# the sun £9.50 holiday vouchers, anyone doing it.?



## Young D (Oct 17, 2005)

We saved up the vouchers and duly sent them off costing £47.50.  for 5 of us,  super I thought. then I get a letter from the site we'd got saying I owed them a further £45 for electricity and linen.  Hmm thought thats almost double what the original offer was so was a bit peeved and then I asked them if we could bring the dog and they want a further £30.00 for him.  

so total cost is now £132.30.  Now while its still an ok deal I feel like I've been ripped off, If I'd known that at the start I wouldn't have bothered.  

I know the small print probably mentioned the extra service charge but to double is a bit much isnt it?  And the £30 for the dog seems a bit extreme, I've taken him to lots of parks and even hotels and never been charged this much.  

Any thoughts?  

just had to get it off my chest really.  

Donna x


----------



## fuzzier (Oct 31, 2005)

I've not done these but i'd be miffed too to get extra charges like that


----------



## Ceri. (Sep 6, 2004)

Hiya hun, yes we've been twice on these hols. The standard charge of £9.50 sounds great doesnt it?! But when we went just over a month ago it was in mid season so the base charge was £15.00 p/p. But as there was 3 of us taking up a 6-8 berth occupancy caravan we got supplemented to 4 (to round it up) then £5 pp for entertainment passes (again x 4!) then linen charges (even though i took my own!  ) etc etc so all in all it cost just over £130 for the 4 nights. I totally see your point, as i think its really deceiving, but having done it before i knew it wasnt going to be 3 x £9.50 BUT on the other hand the park where we stayed was excellent, clean, fabulous for kids, safe, amenaties galore, and to stay for just a week in the week we actually stayed, booked direct with them wouldve cost over £500  So yes a massive saving, and will definately go again, but i do think they should make it clearer to people *before * even collecting the tokens!


----------



## ~ Chux ~ (Apr 8, 2003)

Just in case you don't realise, the linen is an optional extra that they automatically add on, but both times we've done it we've phoned and removed it then taken our own.

Chux xx


----------



## ♡ C ♡ (Dec 7, 2005)

We going for the 1st time in 4 weeks time, we've paid an extra £50 on top of the inital but thats upgraded our caravan too.
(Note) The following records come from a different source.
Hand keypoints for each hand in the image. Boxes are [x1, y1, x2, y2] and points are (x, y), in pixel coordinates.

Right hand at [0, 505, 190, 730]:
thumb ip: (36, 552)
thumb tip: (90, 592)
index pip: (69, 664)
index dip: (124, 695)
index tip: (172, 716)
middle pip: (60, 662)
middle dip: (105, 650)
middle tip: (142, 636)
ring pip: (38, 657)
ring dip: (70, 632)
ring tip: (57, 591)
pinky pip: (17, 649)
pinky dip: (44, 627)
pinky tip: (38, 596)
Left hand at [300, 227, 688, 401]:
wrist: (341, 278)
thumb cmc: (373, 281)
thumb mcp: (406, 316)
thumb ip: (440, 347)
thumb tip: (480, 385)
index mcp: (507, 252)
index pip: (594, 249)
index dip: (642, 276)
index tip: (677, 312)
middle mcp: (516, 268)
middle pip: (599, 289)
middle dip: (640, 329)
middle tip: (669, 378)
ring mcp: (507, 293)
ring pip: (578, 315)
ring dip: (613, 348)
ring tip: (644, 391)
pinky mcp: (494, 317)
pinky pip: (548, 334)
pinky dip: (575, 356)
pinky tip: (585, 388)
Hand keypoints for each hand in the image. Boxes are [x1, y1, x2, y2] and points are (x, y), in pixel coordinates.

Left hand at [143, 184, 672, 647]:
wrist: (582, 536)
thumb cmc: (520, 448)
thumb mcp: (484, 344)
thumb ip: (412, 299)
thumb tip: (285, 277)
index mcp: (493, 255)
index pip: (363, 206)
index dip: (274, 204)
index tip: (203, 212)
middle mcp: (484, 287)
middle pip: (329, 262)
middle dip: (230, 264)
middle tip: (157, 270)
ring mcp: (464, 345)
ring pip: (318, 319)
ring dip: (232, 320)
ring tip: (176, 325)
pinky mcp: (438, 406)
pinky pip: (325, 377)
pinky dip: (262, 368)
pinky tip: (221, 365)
I know from another site that it was worth pricing up direct with Haven etc when they have offers on due to the additional charges etc which you don't always pay if you book direct, but for us it was cheaper to go with the Sun.
Will do it again next yr if we enjoy this one and it is cheaper than booking direct but I will price up our 1st choice before I book with the sun


----------